The third focus area in change communication is to LISTEN! DevCom’s research, which involved 220 research studies in 18 years, has revealed a lack of attention to true two-way internal communication in organisations. Our audits showed that:

  • Internal communication is usually named as one of the weakest areas of the organisation.
  • There is a direct link between weak internal communication and weak business performance. This link is also confirmed by communication management theory (Thomaz, 2010).
  • Internal communication is mainly one-directional, contrary to evidence that symmetrical two-way communication is more effective.
  • Implementing a strategic, integrated communication plan usually increases the internal communication measurements and addresses business issues in a measurable manner.

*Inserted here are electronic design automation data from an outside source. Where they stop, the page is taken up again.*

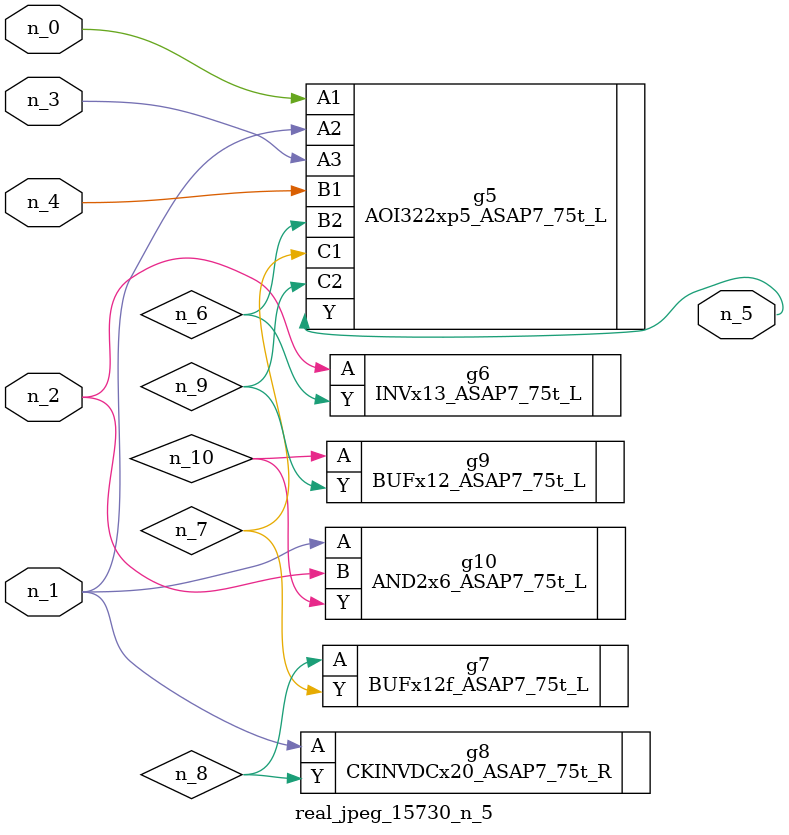
<source format=v>
module real_jpeg_15730_n_5 (n_4, n_0, n_1, n_2, n_3, n_5);

input n_4;
input n_0;
input n_1;
input n_2;
input n_3;

output n_5;

wire n_8;
wire n_6;
wire n_7;
wire n_10;
wire n_9;

AOI322xp5_ASAP7_75t_L g5 ( 
.A1(n_0),
.A2(n_1),
.A3(n_3),
.B1(n_4),
.B2(n_6),
.C1(n_7),
.C2(n_9),
.Y(n_5)
);

CKINVDCx20_ASAP7_75t_R g8 ( 
.A(n_1),
.Y(n_8)
);

AND2x6_ASAP7_75t_L g10 ( 
.A(n_1),
.B(n_2),
.Y(n_10)
);

INVx13_ASAP7_75t_L g6 ( 
.A(n_2),
.Y(n_6)
);

BUFx12f_ASAP7_75t_L g7 ( 
.A(n_8),
.Y(n_7)
);

BUFx12_ASAP7_75t_L g9 ( 
.A(n_10),
.Y(n_9)
);


endmodule
</source>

Here’s what we know. The key to successful communication is knowing you are working with people in a process, and not with the media and a message. As the South African workforce diversifies, it has become crucial to manage the receipt and dissemination of information consistently and cohesively. The Stockholm Accords (Skoogh, Mccomick & Falconi, 2010) state that the role of communication professionals in terms of internal communication is to actively seek feedback to create mutual understanding, implying symmetrical two-way communication. Two-way communication has also been recognised as a strategic focus for business communication, second only to leadership concerns (Barnfield, 2003). Good two-way communication makes good business sense. Unless your employees are communicating effectively, it will be difficult to have a highly committed and well-performing workforce. Communication also helps create a can-do culture and leads to a learning organisation.

In times of uncertainty and organisational change, effective communication becomes a cornerstone for managing the process. The instinct to wait for clarity before communicating can be tempting. But any information is better than none. If well-executed, it can mitigate anxiety, foster trust, and drive positive outcomes. Conversely, poorly managed communication during change can fuel resistance and panic.

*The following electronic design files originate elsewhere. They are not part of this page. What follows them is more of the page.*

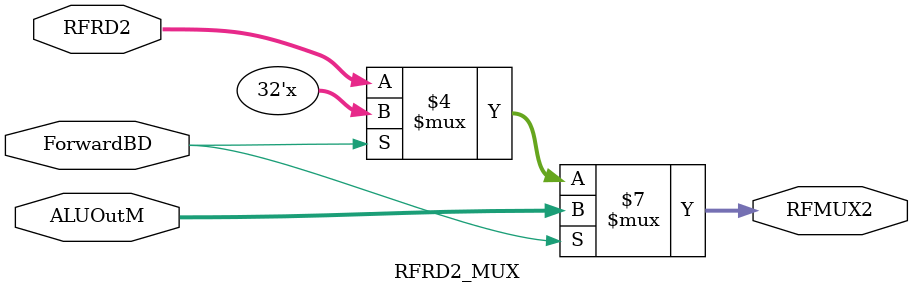
<source format=v>
`timescale 1ns / 1ps


module RFRD2_MUX(
input [31 : 0] RFRD2,
input [31 : 0] ALUOutM,
input ForwardBD,

output reg [31 : 0] RFMUX2
    );
    
    always @(*) begin
        if(ForwardBD == 1'b1) begin
        RFMUX2 <= ALUOutM;
        end
        
        else if(ForwardBD == 1'b0) begin
         RFMUX2 <= RFRD2;
         end
    end
    
endmodule

</source>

Identifying and implementing effective change communication can significantly impact a change initiative’s success.

Well executed change has positive consequences:

  • Trust, performance, job satisfaction: Transparent and informative communication breeds trust, leading to improved performance and job satisfaction among employees.
  • Openness & commitment to change: When employees are well-informed about changes, they are more likely to embrace and commit to the new direction.
  • Decreased uncertainty, anxiety, stress: Clear communication reduces the uncertainty and anxiety associated with change, promoting a smoother transition.

A lack of effective communication leads to:

  • Rumours and cynicism: Lack of communication fosters rumours and cynicism, eroding morale and fostering resistance.
  • Resistance to change: Inadequate communication fuels resistance, hindering successful implementation.
  • Negative outcomes: Poorly managed communication can lead to increased absenteeism and turnover.

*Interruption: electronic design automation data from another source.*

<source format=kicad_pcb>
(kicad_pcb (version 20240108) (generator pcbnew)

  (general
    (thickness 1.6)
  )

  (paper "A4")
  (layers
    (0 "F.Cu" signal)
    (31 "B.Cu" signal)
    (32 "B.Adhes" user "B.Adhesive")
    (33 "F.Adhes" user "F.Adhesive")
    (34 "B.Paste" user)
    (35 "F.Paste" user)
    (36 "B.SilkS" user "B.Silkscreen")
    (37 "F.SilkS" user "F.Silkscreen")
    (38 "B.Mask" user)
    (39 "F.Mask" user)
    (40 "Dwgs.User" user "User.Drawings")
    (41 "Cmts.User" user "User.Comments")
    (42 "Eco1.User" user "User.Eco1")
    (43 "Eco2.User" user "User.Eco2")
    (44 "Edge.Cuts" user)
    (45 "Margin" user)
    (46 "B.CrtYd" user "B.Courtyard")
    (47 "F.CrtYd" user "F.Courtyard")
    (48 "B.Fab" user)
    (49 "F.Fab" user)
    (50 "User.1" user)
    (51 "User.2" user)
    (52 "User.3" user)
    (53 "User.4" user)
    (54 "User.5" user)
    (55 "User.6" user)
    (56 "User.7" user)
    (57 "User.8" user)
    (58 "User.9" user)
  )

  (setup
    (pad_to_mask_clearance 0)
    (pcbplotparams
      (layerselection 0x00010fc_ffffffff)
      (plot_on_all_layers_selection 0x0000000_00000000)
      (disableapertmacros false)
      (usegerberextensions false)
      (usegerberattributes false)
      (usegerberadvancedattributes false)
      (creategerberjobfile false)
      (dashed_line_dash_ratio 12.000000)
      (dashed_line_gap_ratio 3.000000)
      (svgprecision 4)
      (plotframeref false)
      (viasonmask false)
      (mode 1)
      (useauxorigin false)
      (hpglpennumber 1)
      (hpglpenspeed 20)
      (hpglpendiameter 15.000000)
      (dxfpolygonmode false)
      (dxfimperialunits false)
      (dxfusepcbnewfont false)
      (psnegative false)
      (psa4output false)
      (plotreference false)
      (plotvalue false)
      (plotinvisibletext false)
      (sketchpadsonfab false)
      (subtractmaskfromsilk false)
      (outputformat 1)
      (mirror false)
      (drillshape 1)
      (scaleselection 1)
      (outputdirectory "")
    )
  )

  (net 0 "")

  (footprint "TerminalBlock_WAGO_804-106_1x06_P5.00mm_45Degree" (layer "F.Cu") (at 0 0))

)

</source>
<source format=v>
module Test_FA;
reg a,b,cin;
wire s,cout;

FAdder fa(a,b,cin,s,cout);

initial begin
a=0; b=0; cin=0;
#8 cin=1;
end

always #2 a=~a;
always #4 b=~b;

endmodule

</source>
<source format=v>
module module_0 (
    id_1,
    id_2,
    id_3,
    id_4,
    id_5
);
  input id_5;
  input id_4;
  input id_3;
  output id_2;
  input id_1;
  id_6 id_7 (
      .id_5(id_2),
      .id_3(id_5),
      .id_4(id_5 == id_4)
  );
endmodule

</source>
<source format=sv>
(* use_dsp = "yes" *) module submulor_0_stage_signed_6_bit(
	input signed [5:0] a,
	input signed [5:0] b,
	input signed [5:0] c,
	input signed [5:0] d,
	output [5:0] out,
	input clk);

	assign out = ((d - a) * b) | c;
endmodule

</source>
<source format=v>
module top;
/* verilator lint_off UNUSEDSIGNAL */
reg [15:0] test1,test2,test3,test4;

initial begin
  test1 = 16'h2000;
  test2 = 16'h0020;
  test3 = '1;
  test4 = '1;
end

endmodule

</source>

Change is inevitable because optimising operational efficiencies is not just a noble goal; it’s a pathway to profitability and often, survival. When change initiatives are effectively communicated and embraced from the bottom up, employees become stakeholders in the organisation’s success. Their heightened engagement increases productivity, reduces resistance, with a smoother transition. Ultimately, these factors translate into streamlined processes, minimised wastage, and enhanced cost-effectiveness – all contributing to improved profitability. So, remember this:

  • Say what you know quickly: you don’t need all the answers to communicate.
  • Say it often and in many ways, with a “you” message, focused on the audience.
  • Once you said it, expect a response. Listen to the response, and then revert back to number 1, repeat.